The Second Church has among many things stood strongly for the worship of God in noble music. Its organ has no superior in Massachusetts, and its organist, Professor Hammond, has rendered a notable ministry in the realm of sacred music. He has given 560 organ recitals, all open gratuitously to any that would come, and during the last Lenten season held in the Skinner Chapel a most notable series of Saturday afternoon recitals.
For many years this church has had a city missionary on its staff and the present incumbent is Miss Mary Ruggles.

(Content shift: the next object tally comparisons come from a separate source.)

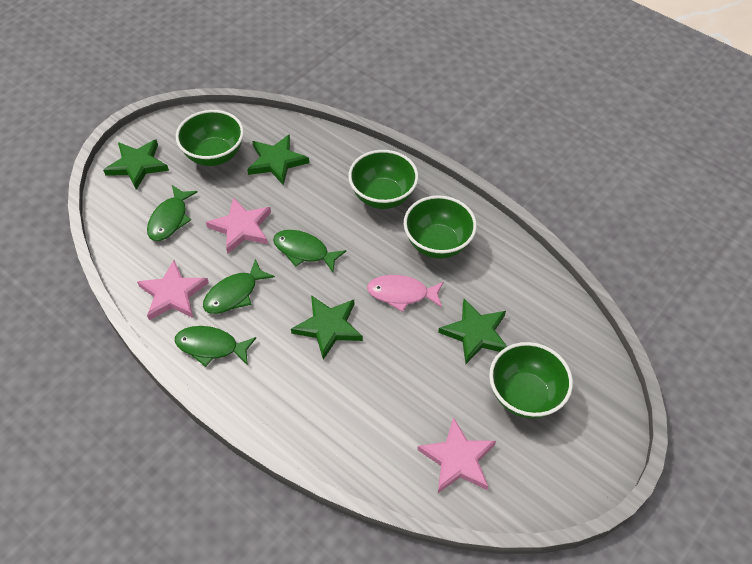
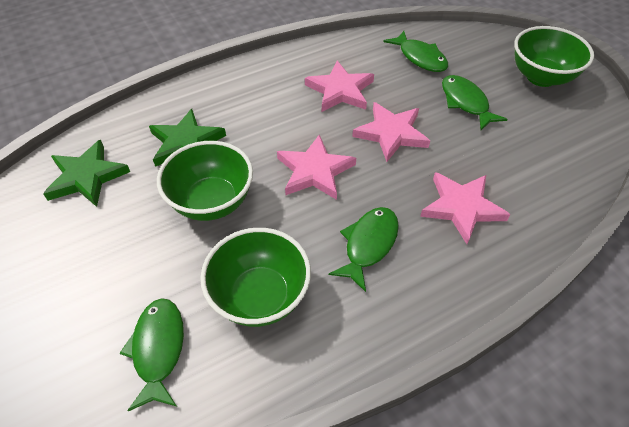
green bowl: 4 -> 3
green star: 4 -> 2
pink fish: 1 -> 0
pink star: 3 -> 4

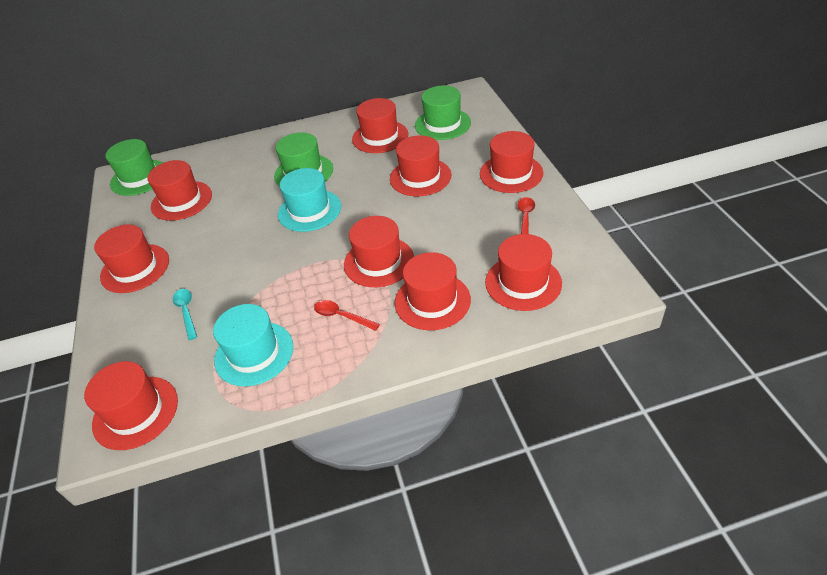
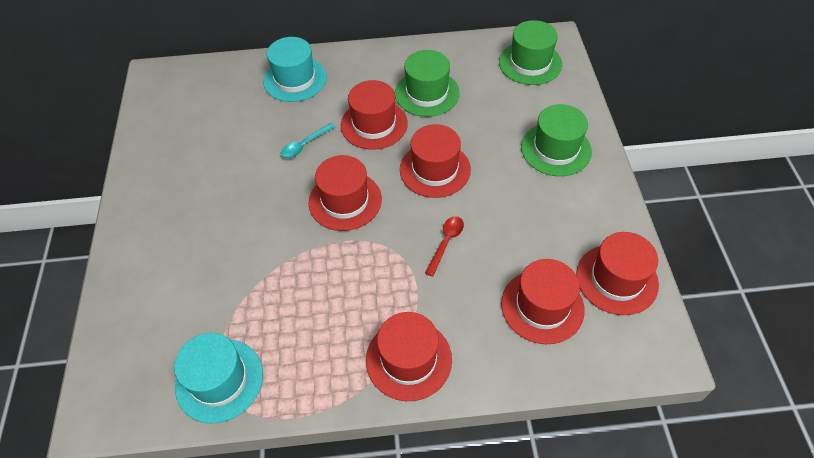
red hat: 9 -> 6
red spoon: 2 -> 1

The officers are as follows : Deacons, Edward W. Chapin, Wilbur C. Newell, Caleb J. Humeston, William A. Allyn, Edward C. Purrington, Charles A. Prouty, Guy H. Beman, Joseph A. Skinner, Frederick S. Webber, William D. Fortune, Frank B. Towne; church committee, pastor, deacons, Edward P. Bagg, Willis D. Ballard, Sidney E. Whiting, Timothy H. Fowler, William S. Stedman, John G. Clark; superintendent of Sunday school, Joseph A. Skinner; church clerk, Edward C. Purrington; assistant clerk, Guy H. Berman; treasurer, Willia D. Ballard.
Officers of the parish: the parish committee, Arthur J. Newell, Arthur M. French, Nathan P. Avery; collector, William A. Allyn; treasurer, Henry C. Smith; clerk, Charles P. Lyman; sexton, John B. Haskell.